2年生に進級し、その積み重ねが少しずつ形となって現れ始めた。昨年度開催された全日本大学駅伝と箱根駅伝の両方にエントリーされたのだ。結果として出走は叶わなかったものの、横田はすぐにポジティブに切り替え、練習を積んだ。「エントリーはされていましたが、レギュラーメンバーとは差がある補欠だったので、自分としてはこれを機に3年、4年でステップアップできるように準備はしていました」
悔しい日々の先に 横田の快進撃始まる
その言葉通り、春に故障があったものの日々の練習の継続がようやく結果として現れた今シーズン。「高校3年の時の安定感が、いま大学3年目になってようやく出てきたかな」と本人が口にするように、抜群の安定感で今季一度もレースを外していない。7月に行われた第2回絆記録挑戦会では5000mで自己ベストとなる13分54秒85をマークし、一気に主力へと名乗り出た。
そんな中での出雲駅伝での快走。初めての大学駅伝でアンカー区間を任された。理想としていたトップでタスキを受けることは叶わなかったが、前には3校、さらに後ろからは駒澤の田澤廉(3年、青森山田)が追いかけてくるという展開の中、「とにかく必死で、最後に前が詰まってきたのを見て2位に押し上げるために全力で、本当に何も考えずに走りました」と激走の心中を明かした。

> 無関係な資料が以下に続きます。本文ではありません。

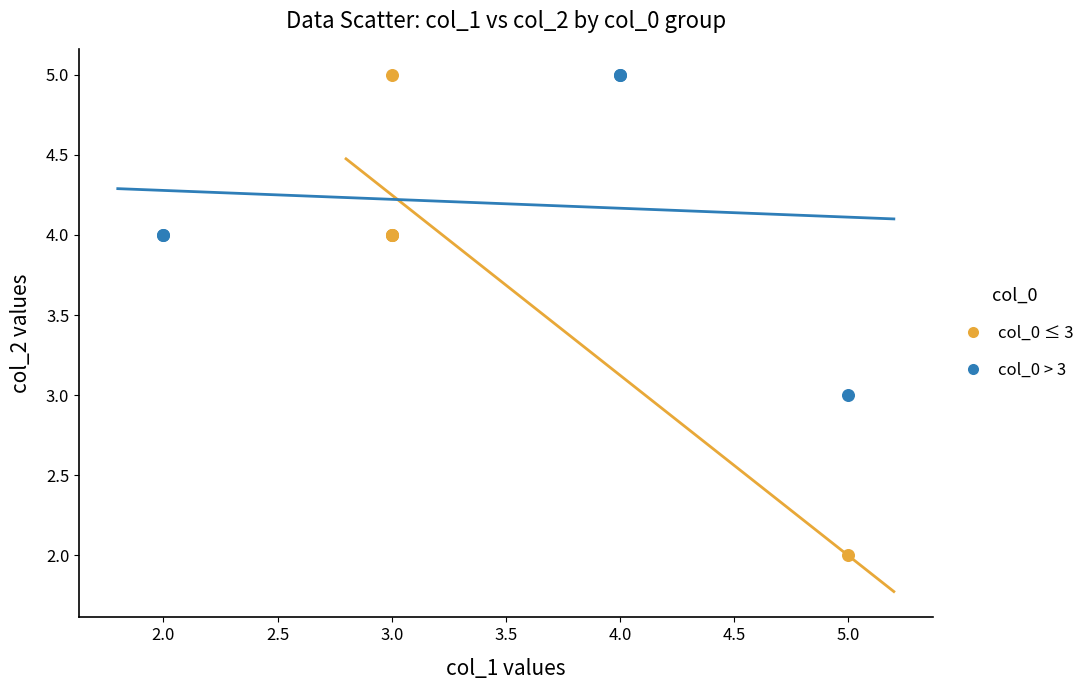

Which series has the largest Y range (max minus min)?

col_0 ≤ 3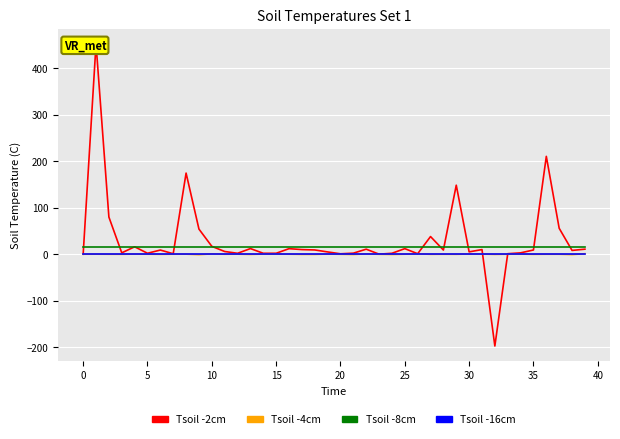

True or false: Tsoil -16cm has more than 2 points higher than both neighbors.

False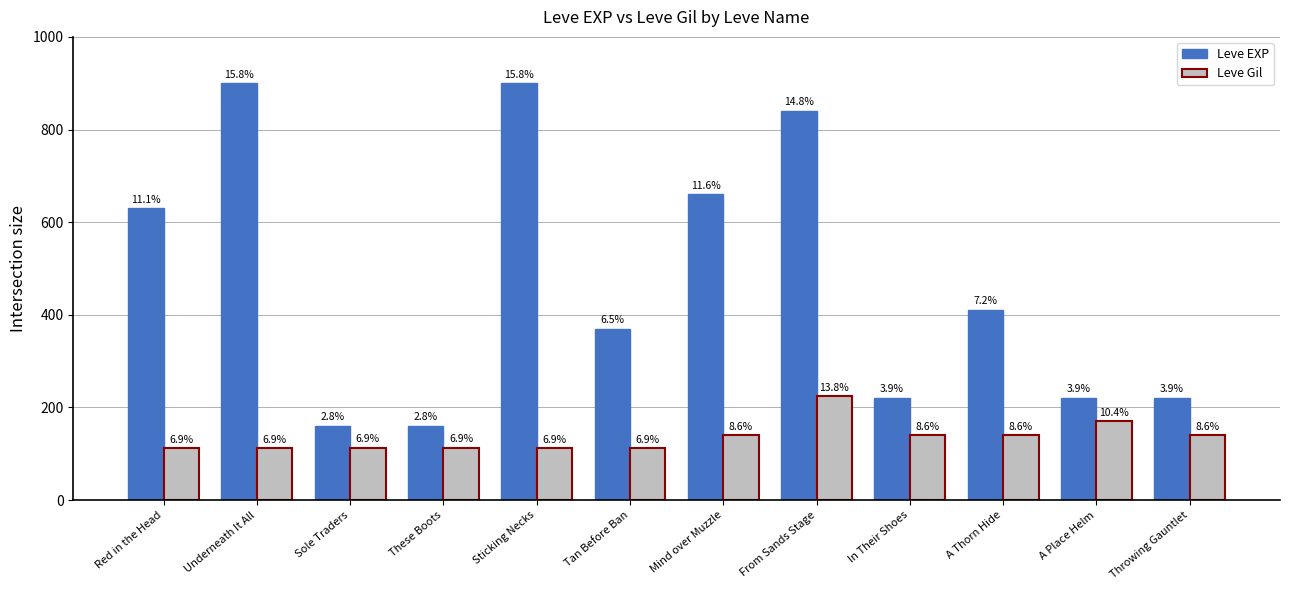

What is the spread (max minus min) of values at Throwing Gauntlet?

80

各校エースが集う中で2つ順位を上げ、区間3位。自身が課題に挙げていた「ラストのキレ」でロングスパートを仕掛け、見事に競り勝った。ゴール後、原監督からは100点という言葉を、チームメイトからは「(横田の)スパートがキレがないので、2位に上がった瞬間盛り上がったよ」という祝福の言葉をもらい、嬉しかったとニッコリ。
新エースの強い決意
青学大の新エースはもう前を見据えている。チームが目標に掲げていた3大駅伝三冠は惜しくも逃してしまったが、全日本、箱根と先は続く。「どの区間でも区間賞を取るというのはもちろんですが、流れを自分たちの方に一気に引き寄せる走りをするのが目標です」と語気を強めた横田。上級生として、またエースとして気迫のこもった走りをし、青学大の優勝にスマッシュを決められるか。